Novel and efficient implementation of multi-level fast multipole indirect BEM for industrial Helmholtz problems

Abstract

Fast multipole boundary element methods (FMBEM) have been successfully applied to solve ultra-large acoustic problems. In practice, there are still a large number of industrial applications where model sizes are well below a million Degrees of freedom. Thus, it is of practical importance to further improve the solver’s efficiency for such applications. This paper presents a novel formulation of the multi-level fast multipole indirect BEM, which relies on redesigning a conventional FMBEM with considerations from several aspects. A new flexible partition algorithm is proposed to generate a flexible and efficient multi-level structure for fast multipole calculations, which also allows the explicit calculation of the far field contributions.
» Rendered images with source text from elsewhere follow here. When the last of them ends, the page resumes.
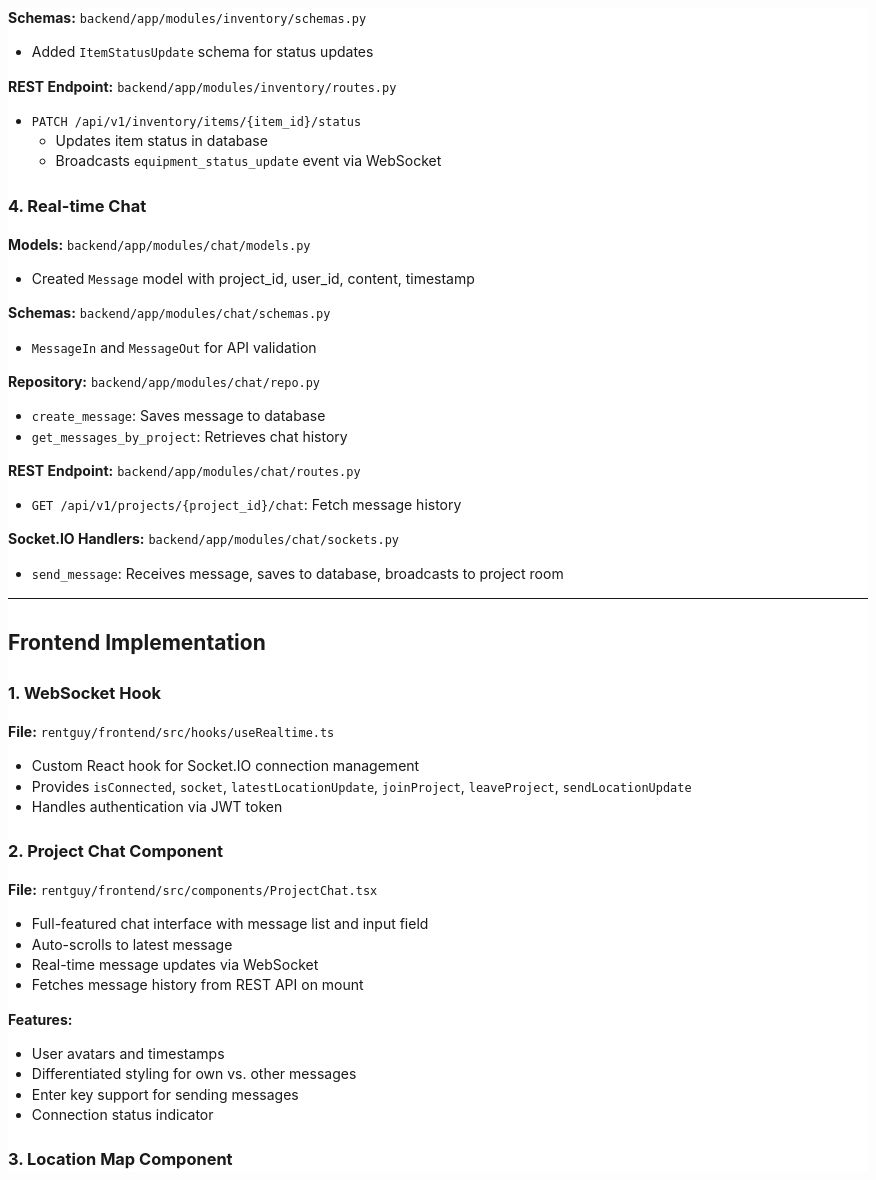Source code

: **Schemas:** `backend/app/modules/inventory/schemas.py`
- Added `ItemStatusUpdate` schema for status updates

**REST Endpoint:** `backend/app/modules/inventory/routes.py`
- `PATCH /api/v1/inventory/items/{item_id}/status`
  - Updates item status in database
  - Broadcasts `equipment_status_update` event via WebSocket

### 4. Real-time Chat

**Models:** `backend/app/modules/chat/models.py`
- Created `Message` model with project_id, user_id, content, timestamp

**Schemas:** `backend/app/modules/chat/schemas.py`
- `MessageIn` and `MessageOut` for API validation

**Repository:** `backend/app/modules/chat/repo.py`
- `create_message`: Saves message to database
- `get_messages_by_project`: Retrieves chat history

**REST Endpoint:** `backend/app/modules/chat/routes.py`
- `GET /api/v1/projects/{project_id}/chat`: Fetch message history

**Socket.IO Handlers:** `backend/app/modules/chat/sockets.py`
- `send_message`: Receives message, saves to database, broadcasts to project room

---

## Frontend Implementation

### 1. WebSocket Hook

**File:** `rentguy/frontend/src/hooks/useRealtime.ts`
- Custom React hook for Socket.IO connection management
- Provides `isConnected`, `socket`, `latestLocationUpdate`, `joinProject`, `leaveProject`, `sendLocationUpdate`
- Handles authentication via JWT token

### 2. Project Chat Component

**File:** `rentguy/frontend/src/components/ProjectChat.tsx`
- Full-featured chat interface with message list and input field
- Auto-scrolls to latest message
- Real-time message updates via WebSocket
- Fetches message history from REST API on mount

**Features:**
- User avatars and timestamps
- Differentiated styling for own vs. other messages
- Enter key support for sending messages
- Connection status indicator

### 3. Location Map Component
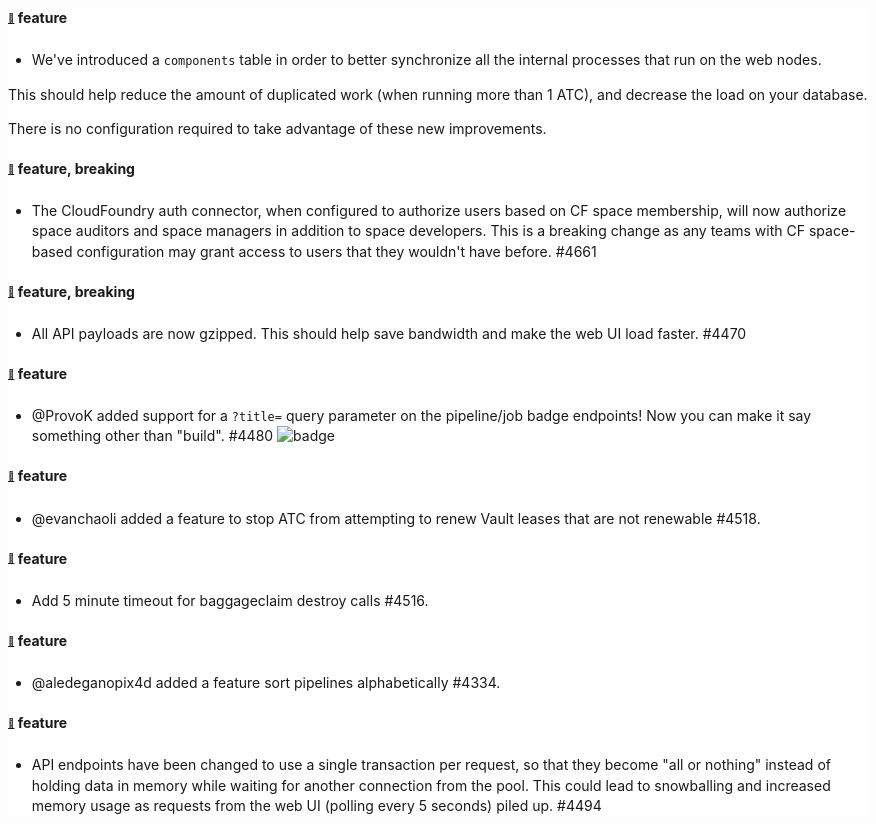 #### <sub><sup><a name="4583" href="#4583">:link:</a></sup></sub> feature

* We've introduced a `components` table in order to better synchronize all the internal processes that run on the web nodes.

This should help reduce the amount of duplicated work (when running more than 1 ATC), and decrease the load on your database.

There is no configuration required to take advantage of these new improvements.

#### <sub><sup><a name="4535" href="#4535">:link:</a></sup></sub> feature, breaking

* The CloudFoundry auth connector, when configured to authorize users based on CF space membership, will now authorize space auditors and space managers in addition to space developers. This is a breaking change as any teams with CF space-based configuration may grant access to users that they wouldn't have before. #4661

#### <sub><sup><a name="4470" href="#4470">:link:</a></sup></sub> feature, breaking

* All API payloads are now gzipped. This should help save bandwidth and make the web UI load faster. #4470

#### <sub><sup><a name="4480" href="#4480">:link:</a></sup></sub> feature

* @ProvoK added support for a `?title=` query parameter on the pipeline/job badge endpoints! Now you can make it say something other than "build". #4480
  ![badge](https://ci.concourse-ci.org/api/v1/teams/main/pipelines/concourse/badge?title=check%20it%20out)

#### <sub><sup><a name="4518" href="#4518">:link:</a></sup></sub> feature

* @evanchaoli added a feature to stop ATC from attempting to renew Vault leases that are not renewable #4518.

#### <sub><sup><a name="4516" href="#4516">:link:</a></sup></sub> feature

* Add 5 minute timeout for baggageclaim destroy calls #4516.

#### <sub><sup><a name="4334" href="#4334">:link:</a></sup></sub> feature

* @aledeganopix4d added a feature sort pipelines alphabetically #4334.

#### <sub><sup><a name="4494" href="#4494">:link:</a></sup></sub> feature

* API endpoints have been changed to use a single transaction per request, so that they become "all or nothing" instead of holding data in memory while waiting for another connection from the pool. This could lead to snowballing and increased memory usage as requests from the web UI (polling every 5 seconds) piled up. #4494

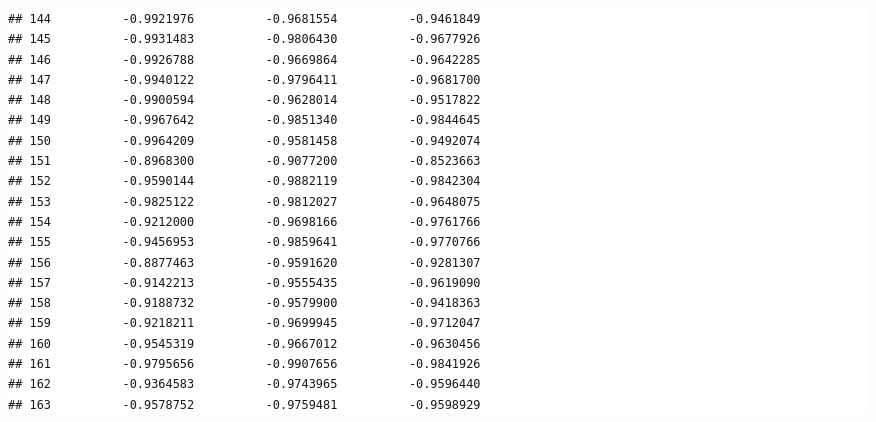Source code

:     ## 144          -0.9921976          -0.9681554          -0.9461849
    ## 145          -0.9931483          -0.9806430          -0.9677926
    ## 146          -0.9926788          -0.9669864          -0.9642285
    ## 147          -0.9940122          -0.9796411          -0.9681700
    ## 148          -0.9900594          -0.9628014          -0.9517822
    ## 149          -0.9967642          -0.9851340          -0.9844645
    ## 150          -0.9964209          -0.9581458          -0.9492074
    ## 151          -0.8968300          -0.9077200          -0.8523663
    ## 152          -0.9590144          -0.9882119          -0.9842304
    ## 153          -0.9825122          -0.9812027          -0.9648075
    ## 154          -0.9212000          -0.9698166          -0.9761766
    ## 155          -0.9456953          -0.9859641          -0.9770766
    ## 156          -0.8877463          -0.9591620          -0.9281307
    ## 157          -0.9142213          -0.9555435          -0.9619090
    ## 158          -0.9188732          -0.9579900          -0.9418363
    ## 159          -0.9218211          -0.9699945          -0.9712047
    ## 160          -0.9545319          -0.9667012          -0.9630456
    ## 161          -0.9795656          -0.9907656          -0.9841926
    ## 162          -0.9364583          -0.9743965          -0.9596440
    ## 163          -0.9578752          -0.9759481          -0.9598929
A hybrid and efficient regularization approach for hypersingular integral is investigated and implemented, which significantly reduces the iterative solving time. The use of efficient sparse approximate inverse preconditioners is key for fast convergence. Two strategies for constructing the sparsity pattern are implemented and evaluated. Numerical results show that by bringing the aforementioned techniques all together in one package, the new flexible multi-level fast multipole indirect BEM (f-FMBEM) provides significant improvements on actual simulation time over the conventional BEM and FMBEM solvers for industrial size problems (with a non-dimensional Helmholtz number up to kA∼323) on a modern workstation. To efficiently address larger problems, a more efficient multipole translation should be considered.